We used a well-defined and well-studied climate gradient from 280-3300 mm/yr rainfall on the island of Hawaii to evaluate proximate and ultimate controls of N availability and cycling. Earlier research demonstrated that there is a soil process domain in which net N mineralization in intermediate-rainfall sites is elevated relative to wetter and drier sites. Available P and Ca also are enriched in this domain, but the same processes are unlikely to control the availability of rock-derived nutrients and of N. To evaluate the short- and long-term controls of N availability on the gradient, we determined natural abundance N isotopes in total soil N and in nitrate, gross mineralization by isotope dilution, microbial community composition, and the consequences of wetting up dry soils for gaseous pathways of N loss.
Results/Conclusions
Net N mineralization was a small fraction of gross N mineralization in wet and dry portions of the gradient – suggesting that microbial demand for N contributes proximately to the overall pattern of N availability. Natural abundance δ15N in bulk soil increased from ~+4 per mil in the wettest sites to ~+14 per mil in sites receiving ~400 mm/yr of rainfall, then decreased to ~+9 per mil in the driest sites. Other researchers observed a similar pattern – with the same climatic break point – in a continental-scale gradient across North China, suggesting the processes underlying N cycling on the Hawaii gradient are general ones. δ15N in nitrate was depleted relative to total soil N in the wetter sites and matched total soil N closely in drier sites.
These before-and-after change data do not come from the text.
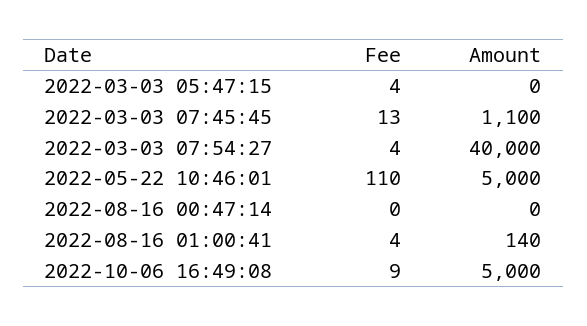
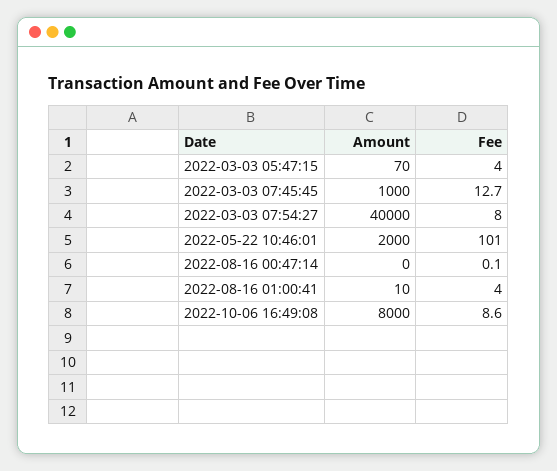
  {
    "Fee": {
      "2022-03-03 05:47:15": 4,
      "2022-03-03 07:45:45": 12.7,
-     "2022-03-03 07:54:27": 4,
+     "2022-03-03 07:54:27": 8,
-     "2022-05-22 10:46:01": 110,
+     "2022-05-22 10:46:01": 101,
      "2022-08-16 00:47:14": 0.1,
      "2022-08-16 01:00:41": 4,
      "2022-10-06 16:49:08": 8.6
    },
    "Amount": {
-     "2022-03-03 05:47:15": 0,
+     "2022-03-03 05:47:15": 70,
-     "2022-03-03 07:45:45": 1100,
+     "2022-03-03 07:45:45": 1000,
      "2022-03-03 07:54:27": 40000,
-     "2022-05-22 10:46:01": 5000,
+     "2022-05-22 10:46:01": 2000,
      "2022-08-16 00:47:14": 0,
-     "2022-08-16 01:00:41": 140,
+     "2022-08-16 01:00:41": 10,
-     "2022-10-06 16:49:08": 5000
+     "2022-10-06 16:49:08": 8000
    }
  }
In laboratory experiments, we observed that N2O-N and NH3-N emissions peaked in the first half-hour following wet-up of dry soils. We suggest that the balance between inputs of N, largely by biological N fixation, and losses of N by biologically uncontrollable pathways ultimately causes the pattern of high N availability in intermediate-rainfall sites and lower availability in wetter and drier sites. We propose the dominant loss pathway is dissolved organic N leaching in the wet sites, consistent with patterns in δ15N, while the dominant loss pathway in dry sites is gaseous fluxes during wet-up of dry soils.